O sensor (SHT15) que o TigPT está a usar para estes testes é o que eu falei no Tópico da Davis que permite melhorar o rendimento desta.

http://www.meteopt.com/forum/instru...e-sobre-sensor-temperatura-humidade-4062.html

Quanto a valores de temperatura e humidade, podes fazer como por exemplo o I.M. faz, a temperatura/humidade é calculada com base na média de leituras dos últimos 60 segundos. Isto para evitar eventuais picos de valores. Depois da média do último minuto é que podes tirar máxima/mínima do dia, média etc...

Voltando ao sensor, este SHT15 parece ser excelente.


----------



## Lightning (2 Jan 2010 às 12:15)

TigPT disse:


> Que acham da ideia de marcar assim o max min e temp actual?



Só uma pequena crítica construtiva: na minha opinião ficaria melhor se a lógica das cores fosse alterada, isto é: quanto mais vermelho, maior a temperatura, quanto mais verde, mais fria. 

A maior parte dos sites quando usam um esquema de cores de acordo com as temperaturas, até os modelos do GFS e isso tudo, trabalham com essa lógica.
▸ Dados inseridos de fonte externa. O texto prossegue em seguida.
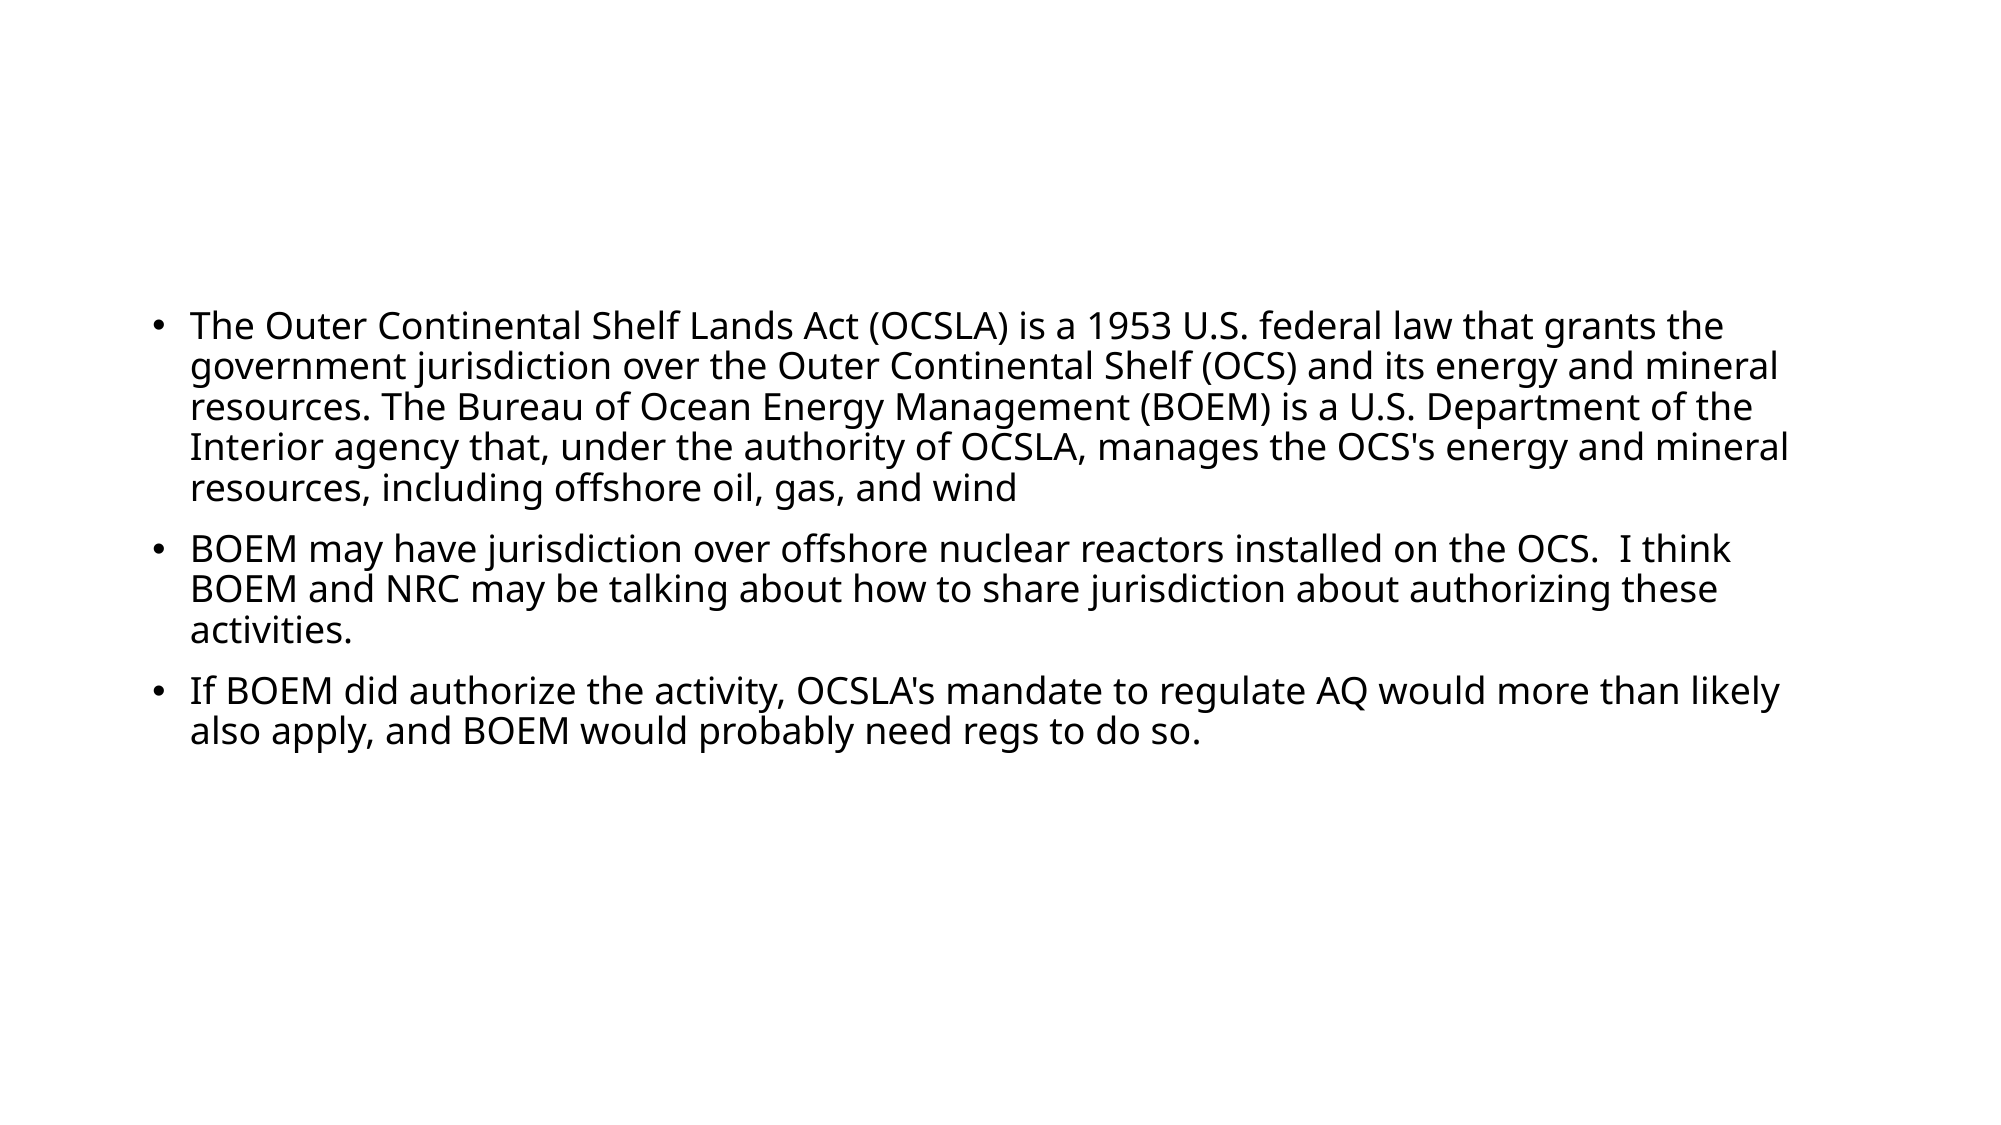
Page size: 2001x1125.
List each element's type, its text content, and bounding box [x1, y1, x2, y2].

list The Outer Continental Shelf Lands Act (OCSLA) is a 1953 U.S. federal law that grants the government jurisdiction over the Outer Continental Shelf (OCS) and its energy and mineral resources. The Bureau of Ocean Energy Management (BOEM) is a U.S. Department of the Interior agency that, under the authority of OCSLA, manages the OCS's energy and mineral resources, including offshore oil, gas, and wind BOEM may have jurisdiction over offshore nuclear reactors installed on the OCS. I think BOEM and NRC may be talking about how to share jurisdiction about authorizing these activities. If BOEM did authorize the activity, OCSLA's mandate to regulate AQ would more than likely also apply, and BOEM would probably need regs to do so. [137, 299, 1863, 1014]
Mas é só a minha opinião. Parabéns pelo seu projecto e que tenha bastante sucesso no futuro.


----------



## TigPT (2 Jan 2010 às 12:23)

Obrigado. Se a Davis utilizava o SHT11 e o SHT15 é só uma revisão ao sensor com mais precisão, parece que é um bom sensor.

Vou então fazer 1 leitura por segundo e de minuto a minuto é que verifico a média destes 60 segundos e comparo com mínimos e máximos.

Estava a pensar fazer indicação da temp actual, max e mínima mas, depois gráfico dos últimos 15min com detalhe ao minuto e gráfico do dia com detalhe aos 15min. todos eles utilizando as médias das 60 leituras por min.

Acham que é um bom indicador dos dados? É que como vou fazer sem pc, não é fácil estar a gerir e registar muitos dados.



Lightning disse:


> Só uma pequena crítica construtiva: na minha opinião ficaria melhor se a lógica das cores fosse alterada, isto é: quanto mais vermelho, maior a temperatura, quanto mais verde, mais fria.



Obrigado, vou anotar para fazer essa alteração. Eu tinha reparado quando postei, mas como estava a tentar fazer degrade entre azul verde e vermelho, estava a dar muito trabalho e deixei para mais tarde. É verdade que não faz sentido o vermelho para temperaturas baixas.


----------



## TigPT (3 Jan 2010 às 00:45)

Vince disse:


> Olá
> Como é que a placa liga ao PC ?


Não tinha reparado na pergunta.

Por porta USB já que ela tem um conversor para serial na placa da FTDI e por isso aparece no PC como se fosse uma porta COM


----------